At launch the system handles opening, closing, and switching apps; tapping UI elements; scrolling within apps; returning to the home screen; and chaining multi-step instructions. Text entry, home-screen page swiping, pinch-to-zoom, multi-finger gestures, and anything behind the lock screen or Control Center are all out of scope. Those limits aren't arbitrary — iOS sandboxing blocks the ADB-based shortcuts that Android-targeting frameworks like Tencent Research's AppAgent rely on, and programmatic text entry on iOS is substantially harder than on Android or desktop.
That leaves iPad Playground doing something none of the major players have shipped: a publicly accessible, live, hardware-in-the-loop demo on real iPadOS. Anthropic's Computer Use API, still in beta as of early 2026, targets desktop Linux. AppAgent runs on Android. Benchmarks like OSWorld and AITW both skew toward desktop and Android. Kidane built the first internet-facing iOS GUI agent demo, and he's running it continuously against arbitrary commands from anonymous strangers — less forgiving than any controlled evaluation suite.

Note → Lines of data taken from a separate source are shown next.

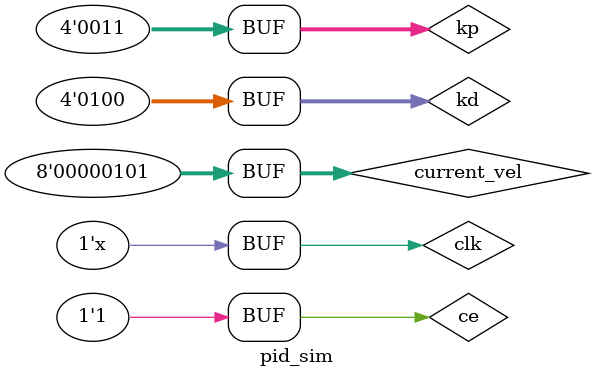
<source format=v>
`timescale 1ns / 1ps


module pid_sim;

	// Inputs
	reg [7:0] current_vel;
	reg [3:0] kp;
	reg [3:0] kd;
	reg clk;
	reg ce;

	// Outputs
	wire [7:0] vel_output;

	// Instantiate the Unit Under Test (UUT)
	pid_controller uut (
		.current_vel(current_vel), 
		.kp(kp), 
		.kd(kd), 
		.clk(clk), 
		.ce(ce), 
		.vel_output(vel_output)
	);

	initial begin
		// Initialize Inputs
		current_vel = 5;
		clk = 0;
		ce = 1;

		// Wait 100 ns for global reset to finish
		
      kp=3;
		kd=4;
		// Add stimulus here

	end
	always begin
	clk=~clk;
	#20;
	end
      
endmodule


</source>
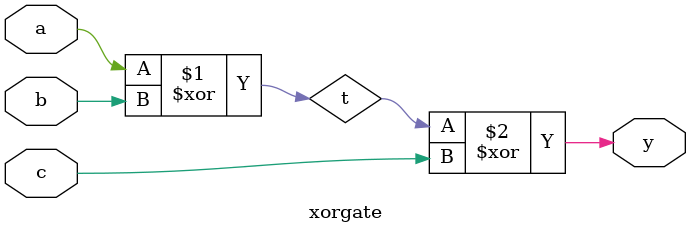
<source format=v>

module xorgate (a, b,c , y);
input a, b ,c;
output y;
wire t;
assign t = a^b;
assign y = t^c;
endmodule
</source>
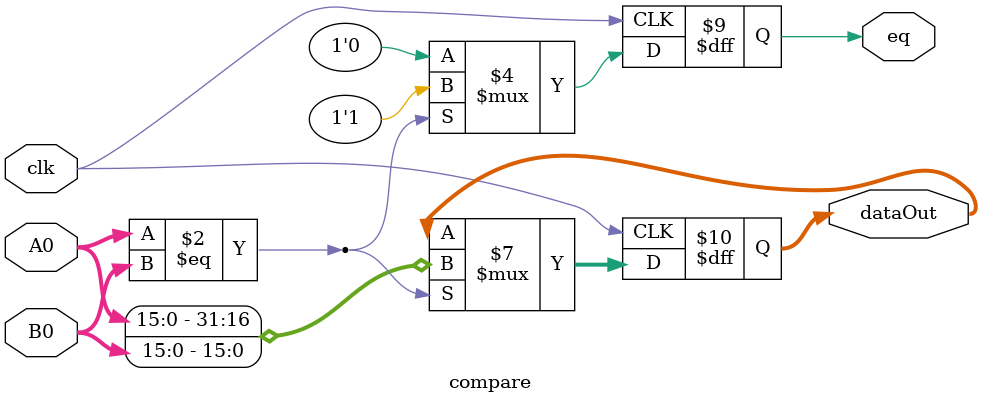
<source format=sv>
module compare(
	input logic clk,
	input logic [15:0] A0, B0,
	output logic eq,
	output logic [31:0] dataOut
);

	always_ff @(posedge clk) begin
		if (A0 == B0) begin
			eq <= 1'b1;
			dataOut <= {A0, B0};
		end
		else
			eq <= 1'b0;
	end
endmodule
</source>
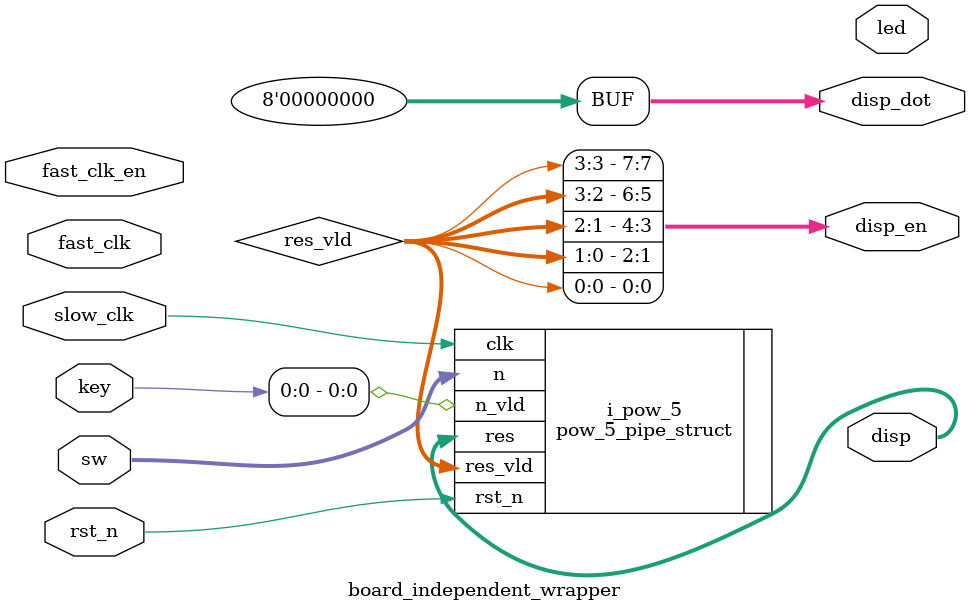
<source format=v>
module board_independent_wrapper
(
    input         fast_clk,
    input         slow_clk,
    input         rst_n,
    input         fast_clk_en,
    input  [ 3:0] key,
    input  [ 7:0] sw,
    output [ 7:0] led,
    output [ 7:0] disp_en,
    output [31:0] disp,
    output [ 7:0] disp_dot
);

    wire [3:0] res_vld;

    pow_5_pipe_struct
    # (.w (8))
    i_pow_5
    (
        .clk     ( slow_clk    ),
        .rst_n   ( rst_n       ),
        .n_vld   ( key [0]     ),
        .n       ( sw          ),
        .res_vld ( res_vld     ),
        .res     ( disp [31:0] )
    );

    assign disp_en  =
    {
        res_vld [3], res_vld [3],
        res_vld [2], res_vld [2],
        res_vld [1], res_vld [1],
        res_vld [0], res_vld [0]
    };

    assign disp_dot = 8'b0;

endmodule

</source>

The benchmark numbers sharpen what iPad Playground actually shows. Anthropic's published figures put Claude 3.5 Sonnet at 14.9% on OSWorld tasks against a human baseline of roughly 72%. iPad Playground's capability profile — reliable single-tap navigation and multi-step app switching, but not text entry or complex gestures — maps to a similar ceiling on mobile. The demo doesn't close that gap. It makes it visible, on real hardware, to anyone who wants a turn.